Friday, May 25, 2007

On Bourbon, Rye, and Wild Turkey

In response to Sara's comment about the Wild Turkey Rye tasting note below, I thought that I would pontificate for a while.

In order for a spirit to be called "straight Bourbon" in the United states, it must be made from a mash consisting of at least 51% corn, be distilled to not more than 160 proof, be aged in charred new oak barrels for not less than 2 years (not less than 4 years unless the age is stated on the label), go into those barrels at not more than 125 proof, and be bottled at not less than 80 proof (Regan and Regan, The Book of Bourbon, p. 212). Straight rye whiskey must meet similar requirements, with the exception that the mash that it is made from must be not less than 51% rye. I'm not sure if it must be aged in charred new oak barrels, but all producers of rye whiskey in the United States except Fritz Maytag at Anchor Distilling Company, who does not label his whiskey as straight rye, do age it in exactly the same manner as they do Bourbon.

So, for both Bourbon and rye, we have 51% of the mash spoken for. What about the other 49%? That's made up of what are called small grains (small because their overall percentage in the mash is low, not because the grains are actually physically small when compared to others). For Bourbon, the small grains are malted barley, wheat, and rye. The last two could technically appear in the same mashbill, but with the exception of Woodford Reserve Four Grains Bourbon, all distillers either use one or the other. For rye, the small grains are malted barley and corn. Different distillers will chose different mashbills depending on the characteristics that they want in the finished Bourbon. If they want it sweet and mellow, they might choose to use wheat instead of rye. If they want it spicy and full-bodied, they would use a big rye component. Wild Turkey likes big and spicy Bourbons, so their mashbill is high in rye, higher than most other distilleries use. Whereas most of the now-closed Pennsylvania and Maryland distillers of rye whiskey used very high percentages of rye, most of the Kentucky rye distillers use rye percentages only slightly over the legal minimum. What this means is that mashbill for the Wild Turkey Bourbons is likely relatively similar to the mashbill for Wild Turkey rye.

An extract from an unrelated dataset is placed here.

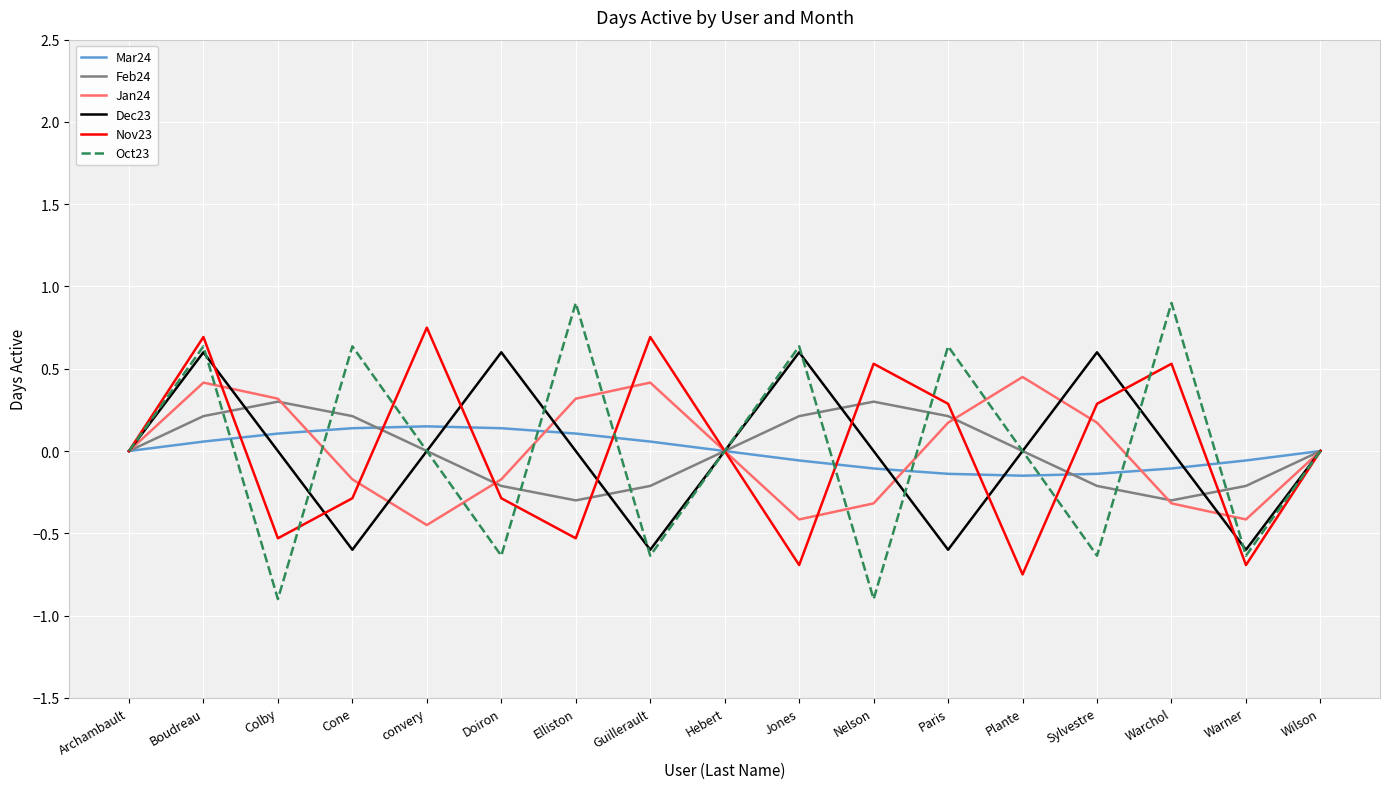

True or false: Mar24 has a value of -0.0 at Nelson.

False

But is that why Russel's Reserve and WT rye had very similar noses? Probably not. From what I have read, of the five factors that contribute to the final characteristics of a whiskey (mashbill, yeast used in fermentation, method of distillation, properties of the aging barrels, and the length and manner of aging), the last two are by far the most important. And guess what? Both WT Bourbons and WT ryes are aged in the same type of barrels with the same degree of char and in the same locations. It shouldn't be a surprise that they smell similarly.


Ben W. Brumfield said...

You left out one important variable: whether the grains are malted or not. If you're working with malted six-row barley or corn, you can add loads of unmalted grain to your mash without worry, since the enzymes (α-amylase and β-amylase) are abundant enough to convert far more starch than is contained within their grain. A kernel of wheat, on the other hand, barely has enough enzymes to convert itself, much less a neighboring unmalted grain. Two-row barley is somewhere in the middle, and malting rye presents health hazards unrelated to enzymes.

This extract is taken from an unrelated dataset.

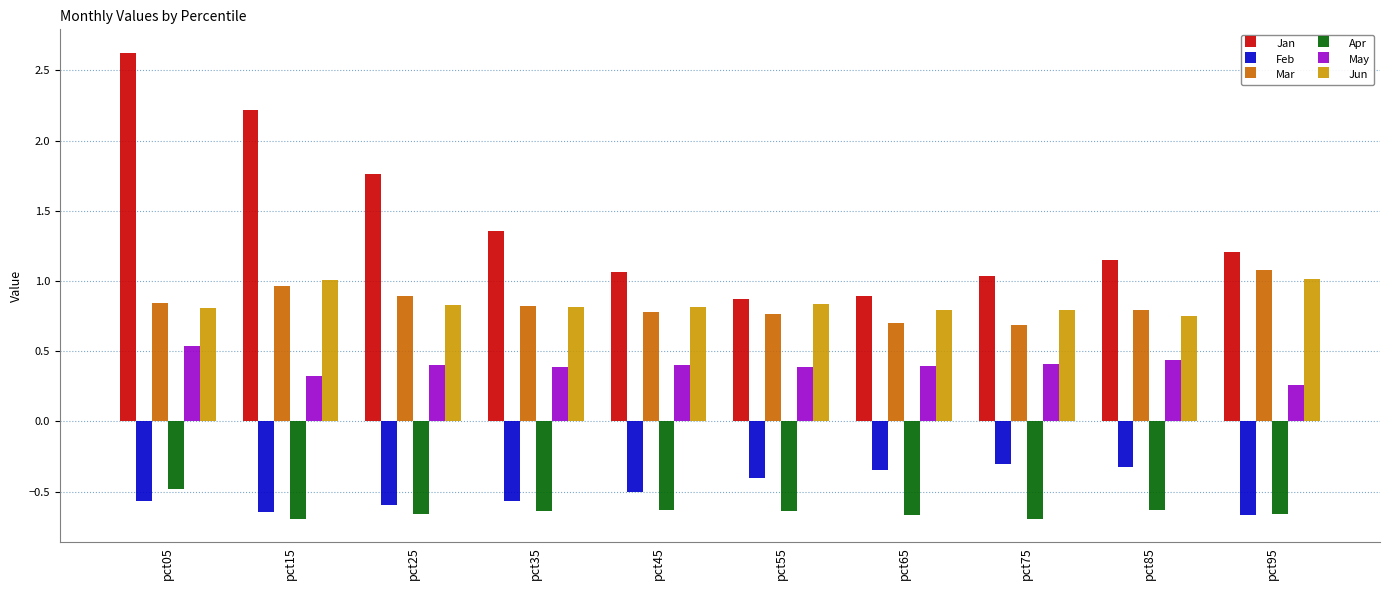

What are all the series names shown in the legend?

Jan, Feb, Mar, Apr, May, Jun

In the world of beer brewing, the grain bill always specifies whether a particular grain is malted or not. There are significant stylistic variations between a German wheat (mostly malted wheat with malted two-row barley to aid sparging) and an American wheat (mostly unmalted wheat, with malted six-row barley to provide the enzymes). Drawing up percentages of "wheat" and "barley" would not convey those differences.

Do you know how this is denoted in Bourbon, or other whiskey brewing?

Soletrain said...

Just about all mainstream American Bourbons and ryes use around the same percentage of barley in their mash: between 10% and 15%, all malted. It's not used as a flavoring grain but for the enzymes. The one exception is Ridgemont 1792, which has a significantly higher malt component. All of the non-barley grains are uniformly unmalted. (Old Potrero is an outlier -- it's produced from 100% rye malt -- but it's hardly a mainstream American whiskey.) So, with one significant and one bizarre exception, the malt component really isn't a variable in American whiskeys.